- **Exercise description**:
Report every line of the records that contains the word "ankle".

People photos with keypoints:
....
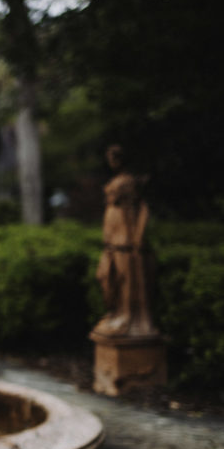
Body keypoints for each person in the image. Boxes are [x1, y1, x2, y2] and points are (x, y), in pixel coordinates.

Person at [93, 144, 156, 337]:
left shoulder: (128, 182)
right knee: (107, 277)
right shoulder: (118, 181)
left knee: (125, 280)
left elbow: (141, 210)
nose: (111, 160)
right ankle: (116, 313)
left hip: (125, 240)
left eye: (114, 157)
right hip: (112, 241)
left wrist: (137, 237)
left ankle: (126, 316)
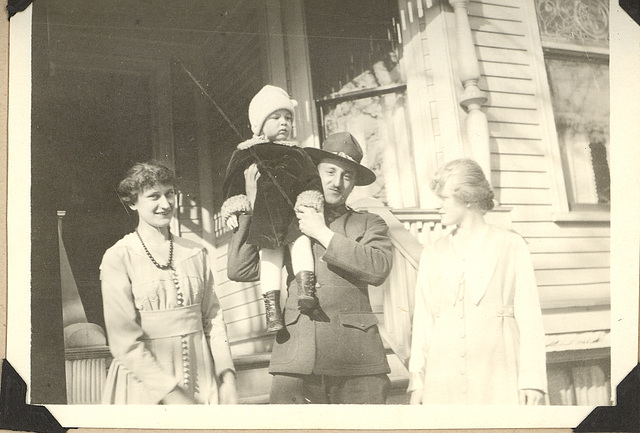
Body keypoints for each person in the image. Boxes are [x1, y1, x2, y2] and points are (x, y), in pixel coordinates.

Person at [228, 132, 394, 404]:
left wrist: (322, 233)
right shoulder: (285, 217)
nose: (337, 182)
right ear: (314, 172)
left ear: (353, 185)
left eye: (347, 176)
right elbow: (239, 270)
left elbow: (378, 268)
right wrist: (256, 208)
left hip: (356, 358)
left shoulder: (368, 223)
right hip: (296, 356)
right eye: (330, 171)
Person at [408, 158, 547, 405]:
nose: (438, 207)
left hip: (500, 367)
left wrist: (532, 380)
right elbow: (423, 322)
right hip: (444, 374)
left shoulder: (510, 245)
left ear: (468, 198)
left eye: (445, 199)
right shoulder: (432, 252)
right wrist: (418, 382)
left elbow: (530, 317)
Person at [100, 161, 237, 404]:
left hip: (202, 377)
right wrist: (172, 395)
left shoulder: (195, 252)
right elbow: (124, 342)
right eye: (154, 196)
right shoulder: (119, 256)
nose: (166, 204)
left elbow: (213, 319)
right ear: (133, 202)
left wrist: (227, 376)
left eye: (170, 194)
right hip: (145, 388)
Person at [221, 85, 324, 332]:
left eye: (288, 118)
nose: (284, 123)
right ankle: (272, 312)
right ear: (259, 123)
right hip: (264, 217)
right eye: (275, 117)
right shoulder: (246, 153)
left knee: (300, 247)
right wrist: (235, 206)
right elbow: (233, 184)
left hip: (292, 216)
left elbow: (311, 181)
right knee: (269, 261)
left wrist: (309, 201)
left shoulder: (298, 154)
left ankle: (306, 292)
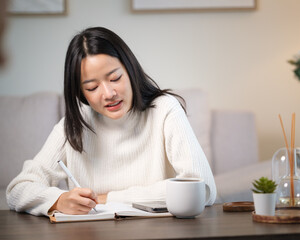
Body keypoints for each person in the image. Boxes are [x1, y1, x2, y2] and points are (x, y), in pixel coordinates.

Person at [6, 27, 217, 216]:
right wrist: (58, 200)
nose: (108, 94)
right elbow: (18, 189)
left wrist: (109, 198)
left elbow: (203, 189)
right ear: (80, 93)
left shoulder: (164, 110)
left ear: (130, 69)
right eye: (92, 88)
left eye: (115, 78)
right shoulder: (74, 126)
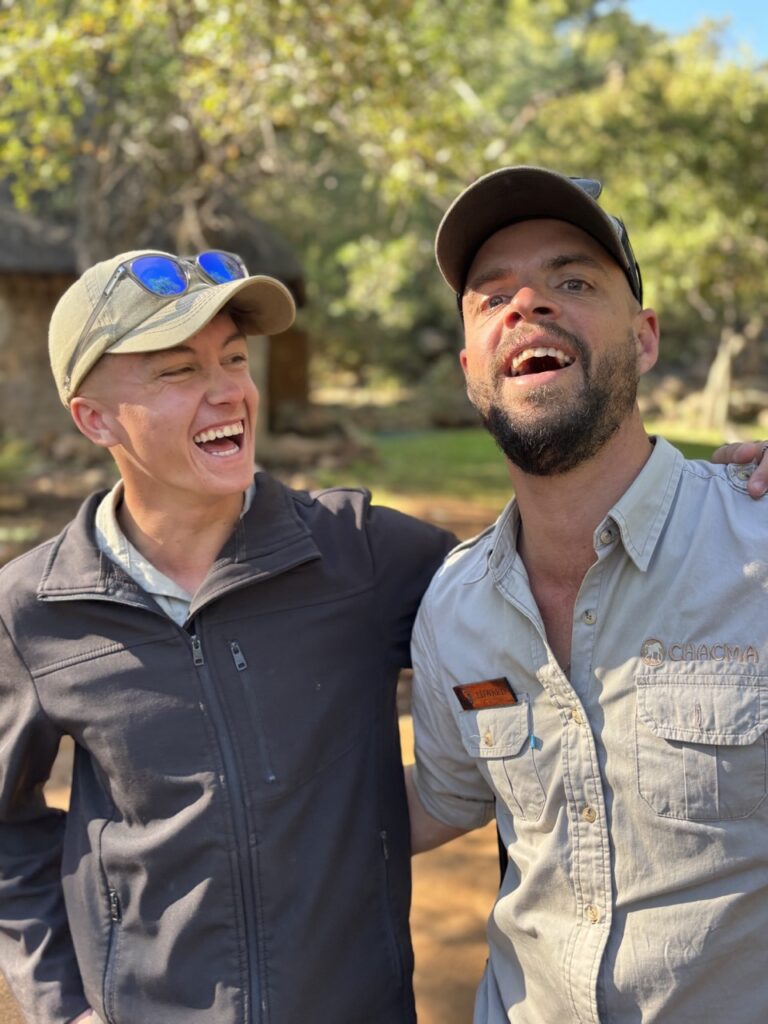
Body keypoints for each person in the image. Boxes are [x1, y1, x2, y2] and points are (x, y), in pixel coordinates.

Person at [0, 249, 456, 1024]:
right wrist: (61, 1003)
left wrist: (722, 493)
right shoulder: (31, 611)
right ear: (93, 417)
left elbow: (540, 573)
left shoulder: (364, 555)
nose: (229, 393)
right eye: (178, 372)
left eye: (235, 359)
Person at [406, 166, 768, 1023]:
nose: (528, 307)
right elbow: (436, 802)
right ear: (470, 368)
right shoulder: (453, 606)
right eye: (493, 298)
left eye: (571, 281)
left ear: (643, 339)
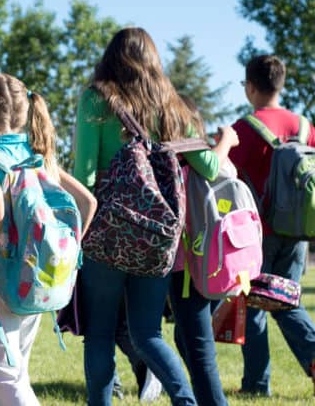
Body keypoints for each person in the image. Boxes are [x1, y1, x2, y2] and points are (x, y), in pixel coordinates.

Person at [73, 27, 237, 406]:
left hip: (107, 234)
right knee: (149, 333)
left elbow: (84, 177)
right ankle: (186, 401)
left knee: (99, 335)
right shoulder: (173, 105)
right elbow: (210, 167)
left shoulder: (96, 99)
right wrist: (226, 141)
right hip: (158, 237)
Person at [0, 73, 96, 405]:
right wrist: (70, 251)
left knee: (6, 374)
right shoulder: (40, 157)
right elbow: (88, 202)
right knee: (13, 370)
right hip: (37, 274)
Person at [228, 54, 315, 396]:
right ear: (281, 84)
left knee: (254, 306)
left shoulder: (244, 130)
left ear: (250, 87)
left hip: (258, 233)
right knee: (288, 301)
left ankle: (256, 385)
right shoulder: (306, 128)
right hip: (298, 231)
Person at [168, 94, 237, 406]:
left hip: (188, 269)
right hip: (216, 263)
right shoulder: (212, 157)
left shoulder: (183, 161)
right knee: (186, 339)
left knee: (198, 348)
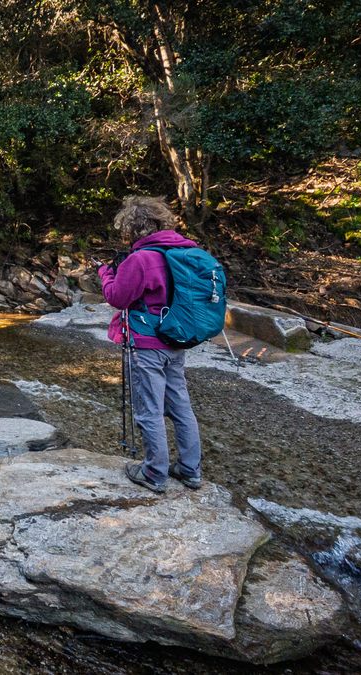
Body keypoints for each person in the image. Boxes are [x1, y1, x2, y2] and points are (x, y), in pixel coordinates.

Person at [98, 196, 204, 494]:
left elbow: (118, 297)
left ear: (132, 227)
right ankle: (190, 469)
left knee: (149, 410)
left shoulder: (142, 259)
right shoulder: (186, 251)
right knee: (181, 406)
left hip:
....
- **Your response**:
right ankle: (116, 313)
left ankle: (126, 316)
right ankle: (272, 312)
left ankle: (306, 292)
right ankle: (186, 401)
left ankle: (256, 385)
right ankle: (190, 469)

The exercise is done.